Tell us a bit more about your efforts around patient safety and care quality.
Ascension Health has an intensive program, Healing without Harm by 2014, which is focused on inculcating principles of high reliability and reduction of all preventable harmful events in our complex care processes in which all the Health Ministries are involved. While such error measurement and reduction projects obviously involve informatics and clinical processes, they are heavily focused on operational and associate interactions in culturally safe environments to communicate technically and interpersonally in the interest of safest clinical practices.
What are some of the elements involved in the program?
Key to Healing without Harm by 2014 is coordination of care efforts regardless of the domain or environment where care is delivered, and intensive education and training about the best ways for reliable communication in the interest of patient safety; the goal being to eliminate any kind of error, and potential for error, within the complex care delivery processes. All of our associates, from the frontline to the executive suite, and regardless of profession, are involved in an intensive program that teaches principles of high reliability, values and standardizes error or potential error reporting, evaluate events carefully and is aimed at creating a culture of safety.
Has clinical IT been an important support and facilitator in that area?
Clinical Informatics tools and data are critical to most care processes and therefore can play a vital role in assuring safer practices and eliminating potential mistakes when well implemented. This has been repeatedly noted in literature detailing benefits of HIT. It is of supreme importance, recently emphasized in the IOM report on IT and patient safety, that informatics and EMR projects not be undertaken without careful consideration of the process they impact, if improvements rather than degradation of maximally safe practices are to be achieved. We do not see informatics or electronic health records as soloists in the performance of highly reliable optimal quality care, but rather as fundamental instruments in a much larger orchestra of care delivery artists. Yes, it’s an integral part. Informatics can bolster safety with regard to communication, legibility, clinical decision support, checklists, protocols, alerts and reminders, but only if it enables safe workflow and provides relevant information and process support to caregivers focused on high reliability service delivery.

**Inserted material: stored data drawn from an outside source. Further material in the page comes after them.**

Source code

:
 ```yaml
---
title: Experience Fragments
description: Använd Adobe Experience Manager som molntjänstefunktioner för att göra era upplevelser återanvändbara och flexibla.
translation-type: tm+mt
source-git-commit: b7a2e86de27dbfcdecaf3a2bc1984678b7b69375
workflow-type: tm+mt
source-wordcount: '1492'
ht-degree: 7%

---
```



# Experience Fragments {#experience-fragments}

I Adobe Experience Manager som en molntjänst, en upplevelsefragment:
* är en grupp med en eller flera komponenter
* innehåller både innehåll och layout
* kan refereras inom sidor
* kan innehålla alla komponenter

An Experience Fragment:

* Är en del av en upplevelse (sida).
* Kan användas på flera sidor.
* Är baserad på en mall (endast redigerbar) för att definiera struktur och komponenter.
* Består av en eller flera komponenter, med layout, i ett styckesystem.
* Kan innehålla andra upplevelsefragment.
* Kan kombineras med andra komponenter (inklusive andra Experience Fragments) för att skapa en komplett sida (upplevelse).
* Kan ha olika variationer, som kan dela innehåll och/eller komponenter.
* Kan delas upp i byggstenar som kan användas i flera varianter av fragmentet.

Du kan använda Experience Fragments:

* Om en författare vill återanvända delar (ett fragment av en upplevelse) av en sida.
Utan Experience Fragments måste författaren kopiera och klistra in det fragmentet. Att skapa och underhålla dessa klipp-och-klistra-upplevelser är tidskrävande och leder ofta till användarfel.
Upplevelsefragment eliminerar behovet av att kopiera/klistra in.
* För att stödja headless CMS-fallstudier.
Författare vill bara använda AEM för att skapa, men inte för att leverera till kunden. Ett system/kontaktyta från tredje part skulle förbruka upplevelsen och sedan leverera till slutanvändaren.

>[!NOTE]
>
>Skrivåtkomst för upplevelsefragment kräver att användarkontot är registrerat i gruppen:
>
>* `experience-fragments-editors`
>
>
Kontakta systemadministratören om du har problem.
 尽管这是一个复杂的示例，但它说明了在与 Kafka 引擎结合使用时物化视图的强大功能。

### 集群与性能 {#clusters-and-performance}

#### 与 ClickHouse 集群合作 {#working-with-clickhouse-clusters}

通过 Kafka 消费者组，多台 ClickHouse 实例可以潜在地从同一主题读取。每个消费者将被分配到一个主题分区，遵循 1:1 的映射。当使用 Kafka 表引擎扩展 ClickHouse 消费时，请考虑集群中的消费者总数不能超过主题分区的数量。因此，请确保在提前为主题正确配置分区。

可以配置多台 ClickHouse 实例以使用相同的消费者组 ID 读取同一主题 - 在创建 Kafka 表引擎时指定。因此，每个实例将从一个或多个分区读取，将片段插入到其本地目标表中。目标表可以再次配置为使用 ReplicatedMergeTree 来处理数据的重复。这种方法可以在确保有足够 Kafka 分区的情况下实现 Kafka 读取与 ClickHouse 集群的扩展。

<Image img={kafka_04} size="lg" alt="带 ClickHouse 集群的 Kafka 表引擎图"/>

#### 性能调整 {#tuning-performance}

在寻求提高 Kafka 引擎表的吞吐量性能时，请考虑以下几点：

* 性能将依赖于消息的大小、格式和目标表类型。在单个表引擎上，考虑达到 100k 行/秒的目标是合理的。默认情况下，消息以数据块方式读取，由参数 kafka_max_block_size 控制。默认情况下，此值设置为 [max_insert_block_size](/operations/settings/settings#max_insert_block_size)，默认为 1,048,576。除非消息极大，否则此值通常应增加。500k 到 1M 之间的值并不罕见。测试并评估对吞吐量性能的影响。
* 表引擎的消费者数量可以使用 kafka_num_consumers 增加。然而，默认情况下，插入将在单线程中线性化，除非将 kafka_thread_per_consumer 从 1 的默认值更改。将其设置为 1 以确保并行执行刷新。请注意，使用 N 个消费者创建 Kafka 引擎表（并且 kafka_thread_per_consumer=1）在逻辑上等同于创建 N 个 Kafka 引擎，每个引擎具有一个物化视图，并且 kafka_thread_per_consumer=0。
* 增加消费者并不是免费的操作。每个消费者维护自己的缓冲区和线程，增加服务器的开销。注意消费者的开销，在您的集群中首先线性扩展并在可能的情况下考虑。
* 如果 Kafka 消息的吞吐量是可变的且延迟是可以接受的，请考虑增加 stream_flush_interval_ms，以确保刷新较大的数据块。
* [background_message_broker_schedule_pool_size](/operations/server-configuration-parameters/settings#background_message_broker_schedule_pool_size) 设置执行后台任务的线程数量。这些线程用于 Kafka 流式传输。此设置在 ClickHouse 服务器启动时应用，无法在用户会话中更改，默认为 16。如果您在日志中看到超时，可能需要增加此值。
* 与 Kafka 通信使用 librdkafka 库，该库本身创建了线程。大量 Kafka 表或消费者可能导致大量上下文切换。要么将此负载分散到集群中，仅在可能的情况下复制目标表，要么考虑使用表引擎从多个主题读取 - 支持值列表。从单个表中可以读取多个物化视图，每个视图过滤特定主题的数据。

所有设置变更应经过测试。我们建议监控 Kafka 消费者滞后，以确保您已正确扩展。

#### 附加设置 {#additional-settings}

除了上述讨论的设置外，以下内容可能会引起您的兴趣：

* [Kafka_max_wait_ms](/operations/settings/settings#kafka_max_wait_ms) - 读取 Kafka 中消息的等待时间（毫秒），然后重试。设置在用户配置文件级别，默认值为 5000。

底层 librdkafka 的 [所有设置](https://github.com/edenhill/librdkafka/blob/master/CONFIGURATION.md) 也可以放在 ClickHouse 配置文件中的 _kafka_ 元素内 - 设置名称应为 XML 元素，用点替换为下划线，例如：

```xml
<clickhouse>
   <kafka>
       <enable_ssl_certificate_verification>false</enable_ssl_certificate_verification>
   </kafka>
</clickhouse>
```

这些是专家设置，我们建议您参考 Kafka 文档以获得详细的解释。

Does your ongoing rollout of evidence-based order sets support the unified processes?
We believe so. Order sets are merely one kind of clinical decision support tool that must be developed or adopted in concert with EMR implementations and, in particular, CPOE. From a quality and safety perspective, such sets or protocols can, and have been, used in varying ways in our paper world. Now we have powerful new tools to allow clinicians to do their work more quickly and reliably, based on evidence-supported clinical content that can be evolved and tailored to incorporate and disseminate best practices, act as reminders and evidence informers, function as safety checklists, indicate costs, suggest appropriate practices, coordinate care, collect clinical information, speed and smooth workflow and record regulatory information..
A foundation set of collaboratively developed order sets are being adopted in varying degrees, depending on what the Health Ministries—about 30—need, what their physicians are prepared to accept, and how incorporation of the order sets is to be embedded in the EMR platform. A Health Ministry may use a foundational set in en-toto, created, or they can modify or author material themselves (across a facility), making sure that regardless of the socialization techniques, they contain key clinical process elements. Each EMR clinical leadership team is choosing how they want to incorporate the order sets and the key process indicators. The project leaders collaborate and communicate in multiple levels of clinically driven governance from facility to System level that support our safety and quality efforts in concert with our Clinical Excellence, clinician integration and other key System committees overseeing the progress.
When it comes down to it, you can’t tell physicians what to do, but you can bring them together, correct?
Physicians are autonomous creatures and not particularly amenable to being told what to do, but my experience has been that when facts, logic, workflow and high reliability principles are convincing, they are quite willing to collaborate and strive for excellence together. In addition to clinician team collaboration at facility and Health Ministry levels, we have seen shared vision and leadership drive remarkable cohesion in the interest of best care. We’ve also collaborated across healthcare systems with Catholic Healthcare West and Adventist (East) Health, to develop what we called Care Collaborative order sets. The Care Collaborative provides 1,200 condition-based, procedure-based, and convenience-based, order sets, derived from Zynx and used throughout the three systems.